11. ОДИННАДЦАТЫЙ ХОЛОСТЯК

We use cookies. Read the Privacy and Cookie Policy

11. ОДИННАДЦАТЫЙ ХОЛОСТЯК

Жюль Верн принимает участие в «обедах одиннадцати холостяков», что не мешает ему подумывать о женитьбе. Однако, несмотря на пережитые разочарования, он не помышляет о браке по расчету.

«Зимовка во льдах», вышедшая в свет в 1855 году, написана была в 1854. 31 марта того же года Жюль сообщил матери о закрытии театра, «что позволит ему значительно продвинуть свои дела».

Из письма от 31 мая 1854 года нам известно, что театр закрылся лишь в конце мая, а из письма от 17 мая, что Жюль закончил произведение объемом около двух томов[34] на сюжет, заказанный «Мюзе». О чем идет речь? Нет сомнения, что имеется в виду «Зимовка во льдах», повесть достаточно длинная.

Кошелек его тем не менее почти пуст, и, чтобы переехать на улицу Бонн-Нувель, 18, «на тот самый 6 этаж, откуда он, двадцатипятилетний, созерцает чудеса бульваров», ему приходится, как мы уже говорили, взять в долг у отца 60 франков.

Не потому ли, что он чувствует, как «старость клонит вниз его седую голову», и что он уже «близок к тому моменту, когда у порядочного человека появляется брюшко и он слышит, как трещит по всем швам его сшитая в дни юности одежда, не потому ли он прощается со всеми отроческими иллюзиями» (так он, во всяком случае, уверяет) и с некоторой завистью наблюдает, как друзья его женятся?

Неужто он один из «одиннадцати холостяков» так и останется неженатым? Между тем на фотоснимке того времени он выглядит очень привлекательным. Только что он принес, как видно из письма к матери от декабря 1855 года, «величайшую жертву на алтарь медицины». Речь идет о попытке излечиться от невралгии лицевого нерва. «Я сбрил всю бороду, — пишет он, — чтобы основательней растирать челюсть.
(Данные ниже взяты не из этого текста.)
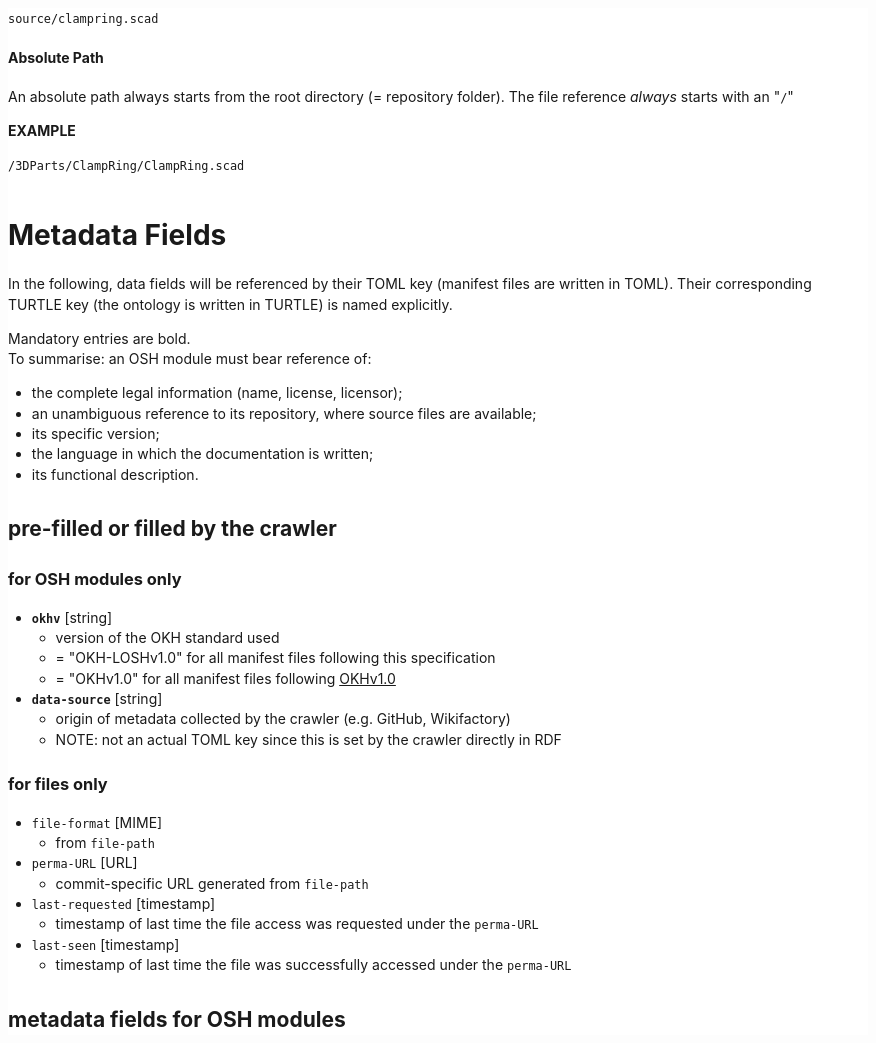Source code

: `source/clampring.scad`

#### Absolute Path

An absolute path always starts from the root directory (= repository folder).
The file reference _always_ starts with an "`/`"

**EXAMPLE**

`/3DParts/ClampRing/ClampRing.scad`

# Metadata Fields

In the following, data fields will be referenced by their TOML key
(manifest files are written in TOML).
Their corresponding TURTLE key (the ontology is written in TURTLE) is named explicitly.

Mandatory entries are bold.\
To summarise: an OSH module must bear reference of:

- the complete legal information (name, license, licensor);
- an unambiguous reference to its repository, where source files are available;
- its specific version;
- the language in which the documentation is written;
- its functional description.

## pre-filled or filled by the crawler

### for OSH modules only

- **`okhv`** [string]
  - version of the OKH standard used
  - = "OKH-LOSHv1.0" for all manifest files following this specification
  - = "OKHv1.0" for all manifest files following [OKHv1.0](https://app.standardsrepo.com/MakerNetAlliance/OpenKnowHow/src/branch/master/1)
- **`data-source`** [string]
  - origin of metadata collected by the crawler (e.g. GitHub, Wikifactory)
  - NOTE: not an actual TOML key since this is set by the crawler directly in RDF

### for files only

- `file-format` [MIME]
  - from `file-path`
- `perma-URL` [URL]
  - commit-specific URL generated from `file-path`
- `last-requested` [timestamp]
  - timestamp of last time the file access was requested under the `perma-URL`
- `last-seen` [timestamp]
  - timestamp of last time the file was successfully accessed under the `perma-URL`

## metadata fields for OSH modules

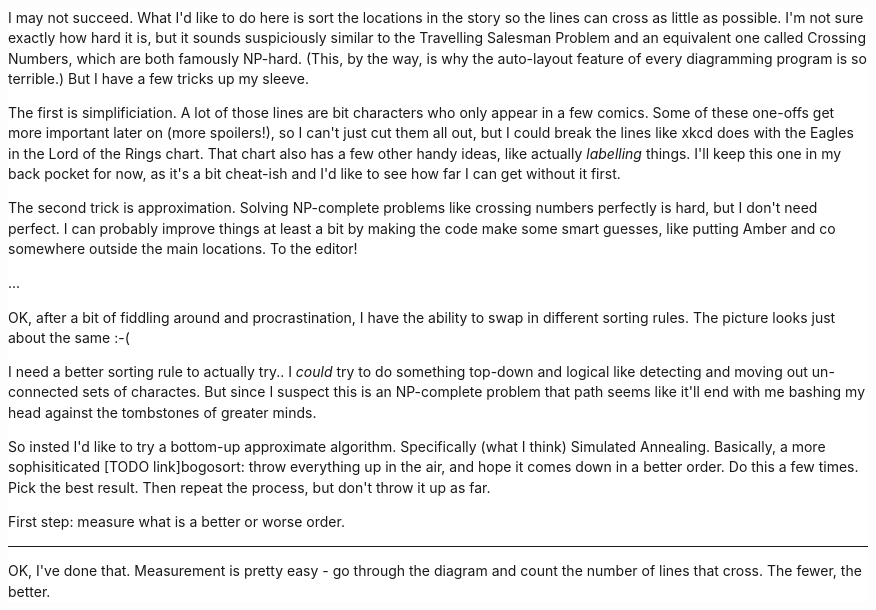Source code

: I may not succeed.
What I'd like to do here is sort the locations in the story so the lines can
cross as little as possible.
I'm not sure exactly how hard it is, but it sounds suspiciously similar to the
Travelling Salesman Problem and an equivalent one called Crossing Numbers,
which are both famously NP-hard.
(This, by the way, is why the auto-layout feature of every diagramming program
is so terrible.)
But I have a few tricks up my sleeve.

The first is simplificiation.
A lot of those lines are bit characters who only appear in a few comics.
Some of these one-offs get more important later on (more spoilers!),
so I can't just cut them all out, but I could break the lines
like xkcd does with the Eagles in the Lord of the Rings chart.
That chart also has a few other handy ideas, like actually _labelling_ things.
I'll keep this one in my back pocket for now, as it's a bit cheat-ish and I'd
like to see how far I can get without it first.

The second trick is approximation.
Solving NP-complete problems like crossing numbers perfectly is hard,
but I don't need perfect.
I can probably improve things at least a bit by making the code make some
smart guesses, like putting Amber and co somewhere outside the main locations.
To the editor!

...

OK, after a bit of fiddling around and procrastination, I have the ability
to swap in different sorting rules.
The picture looks just about the same :-(

I need a better sorting rule to actually try..
I _could_ try to do something top-down and logical like detecting and
moving out un-connected sets of charactes.
But since I suspect this is an NP-complete problem that path seems like
it'll end with me bashing my head against the tombstones of greater minds.

So insted I'd like to try a bottom-up approximate algorithm.
Specifically (what I think) Simulated Annealing.
Basically, a more sophisiticated [TODO link]bogosort: throw everything up
in the air, and hope it comes down in a better order.
Do this a few times.
Pick the best result.
Then repeat the process, but don't throw it up as far.

First step: measure what is a better or worse order.

---------------------------

OK, I've done that.
Measurement is pretty easy - go through the diagram and count the number of
lines that cross.
The fewer, the better.
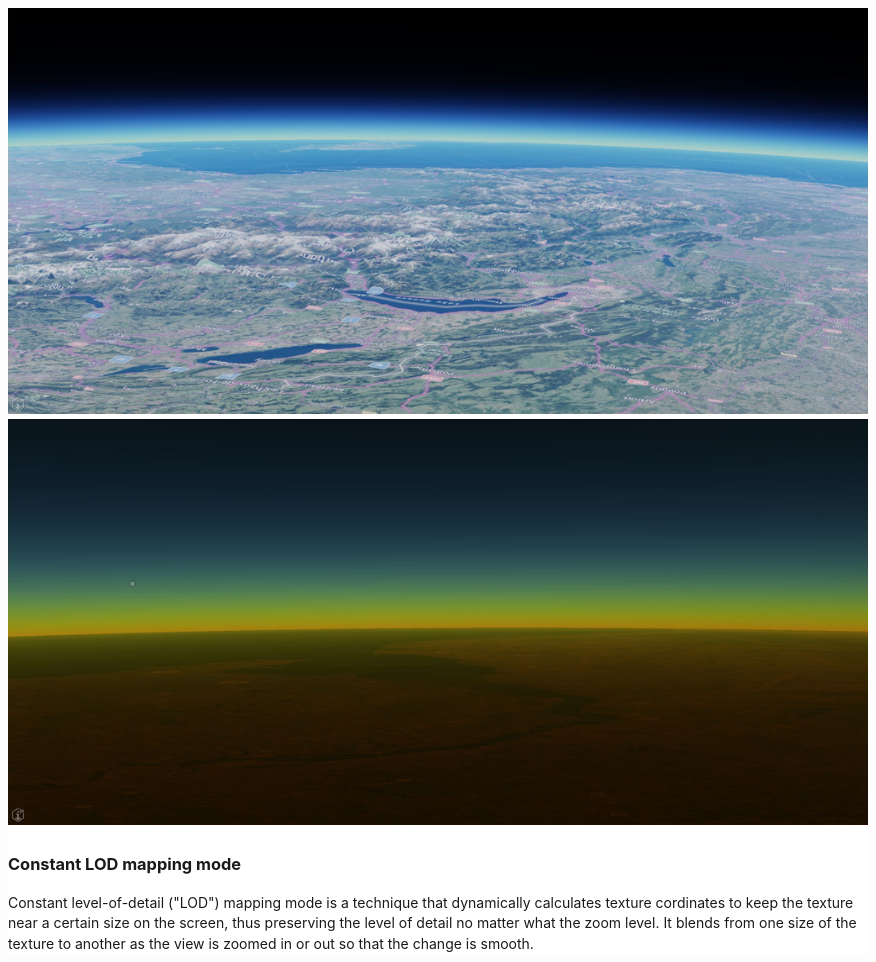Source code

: ![Atmospheric Scattering from Space](.\assets\atmosphere_space.jpg)
![Atmospheric Scattering at Sunset](.\assets\atmosphere_sunset.jpg)

### Constant LOD mapping mode

Constant level-of-detail ("LOD") mapping mode is a technique that dynamically calculates texture cordinates to keep the texture near a certain size on the screen, thus preserving the level of detail no matter what the zoom level. It blends from one size of the texture to another as the view is zoomed in or out so that the change is smooth.
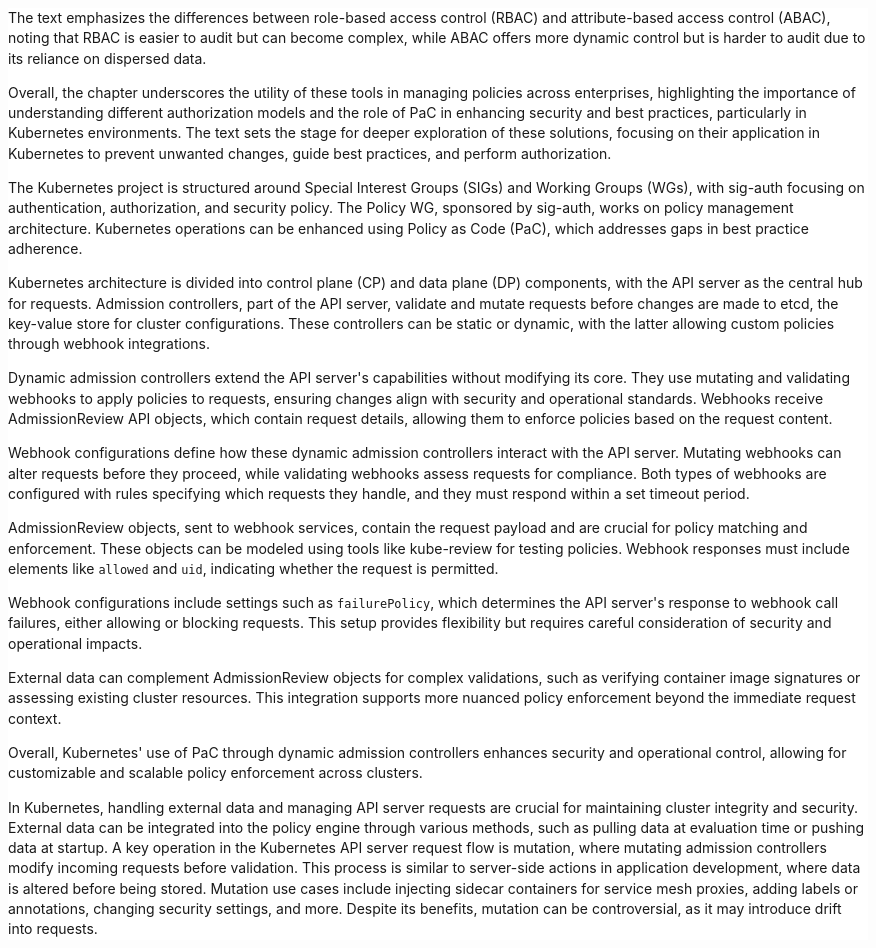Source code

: The text emphasizes the differences between role-based access control (RBAC) and attribute-based access control (ABAC), noting that RBAC is easier to audit but can become complex, while ABAC offers more dynamic control but is harder to audit due to its reliance on dispersed data.

Overall, the chapter underscores the utility of these tools in managing policies across enterprises, highlighting the importance of understanding different authorization models and the role of PaC in enhancing security and best practices, particularly in Kubernetes environments. The text sets the stage for deeper exploration of these solutions, focusing on their application in Kubernetes to prevent unwanted changes, guide best practices, and perform authorization.




The Kubernetes project is structured around Special Interest Groups (SIGs) and Working Groups (WGs), with sig-auth focusing on authentication, authorization, and security policy. The Policy WG, sponsored by sig-auth, works on policy management architecture. Kubernetes operations can be enhanced using Policy as Code (PaC), which addresses gaps in best practice adherence.

Kubernetes architecture is divided into control plane (CP) and data plane (DP) components, with the API server as the central hub for requests. Admission controllers, part of the API server, validate and mutate requests before changes are made to etcd, the key-value store for cluster configurations. These controllers can be static or dynamic, with the latter allowing custom policies through webhook integrations.

Dynamic admission controllers extend the API server's capabilities without modifying its core. They use mutating and validating webhooks to apply policies to requests, ensuring changes align with security and operational standards. Webhooks receive AdmissionReview API objects, which contain request details, allowing them to enforce policies based on the request content.

Webhook configurations define how these dynamic admission controllers interact with the API server. Mutating webhooks can alter requests before they proceed, while validating webhooks assess requests for compliance. Both types of webhooks are configured with rules specifying which requests they handle, and they must respond within a set timeout period.

AdmissionReview objects, sent to webhook services, contain the request payload and are crucial for policy matching and enforcement. These objects can be modeled using tools like kube-review for testing policies. Webhook responses must include elements like `allowed` and `uid`, indicating whether the request is permitted.

Webhook configurations include settings such as `failurePolicy`, which determines the API server's response to webhook call failures, either allowing or blocking requests. This setup provides flexibility but requires careful consideration of security and operational impacts.

External data can complement AdmissionReview objects for complex validations, such as verifying container image signatures or assessing existing cluster resources. This integration supports more nuanced policy enforcement beyond the immediate request context.

Overall, Kubernetes' use of PaC through dynamic admission controllers enhances security and operational control, allowing for customizable and scalable policy enforcement across clusters.



In Kubernetes, handling external data and managing API server requests are crucial for maintaining cluster integrity and security. External data can be integrated into the policy engine through various methods, such as pulling data at evaluation time or pushing data at startup. A key operation in the Kubernetes API server request flow is mutation, where mutating admission controllers modify incoming requests before validation. This process is similar to server-side actions in application development, where data is altered before being stored. Mutation use cases include injecting sidecar containers for service mesh proxies, adding labels or annotations, changing security settings, and more. Despite its benefits, mutation can be controversial, as it may introduce drift into requests.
Я ужасающе похож на Матильду…»

В декабре 1855 года он отвечает матери: «Ты говоришь, что желаешь мне того, о чем я сам хорошо знаю. Уж не супругу ли нежную? Право, я бы не отказался». Сообщив о женитьбе своего приятеля доктора Виктора Мари на дочери г-на Пелуза, члена Института и директора Монетного двора, он констатирует: «Для него это великолепная партия» — и добавляет: «Не вижу, почему бы мне не подцепить в парижском свете супругу, богатую девицу, которая, скажем, сбилась с предначертанного пути или была бы готова с него сбиться… ну и все тут!»

Хотя по привычке он все маскирует шуткой, чувствуется, что на самом деле он серьезно подумывает о подруге жизни. В искусственной атмосфере парижской среды, высмеянной им в «Сегодняшних счастливцах», он начинает ощущать мучительное одиночество, расплачиваясь за свободу, которая так манила его сначала. Потерявшись в этом мире, чуждом подлинной человечности, полном равнодушных людей, он чувствует, как в нем поднимается жажда нежности. К тому же завоевание Парижа, о котором мечтают все юные провинциалы, пришлось оплачивать немалыми разочарованиями. Жил он очень бедно, и с течением времени стесненность в средствах становилась ему все тягостней. Он болел, и теперь его здоровье не блестяще. Каким облегчением было бы для него присутствие женщины. Позже он напишет: «Вдвоем нищету как-то легче переносить».

Я не сомневаюсь, что первая любовь к Каролине еще долго жила в сердце Жюля Верна, неудачность ее нанесла ему настоящую рану, ибо еще через пять или шесть лет он с горечью произносил имя Каролины. Расхохоталась ли юная ветреница, как говорит одна из ее приятельниц, или усмехнулась, как пишет другая? Возможно, но я опасаюсь, что в данном случае речь идет лишь о той или иной манере выражаться: ее отказа было вполне достаточно, чтобы глубоко огорчить отвергнутого поклонника. Существенно лишь то, что он так и не забыл ее.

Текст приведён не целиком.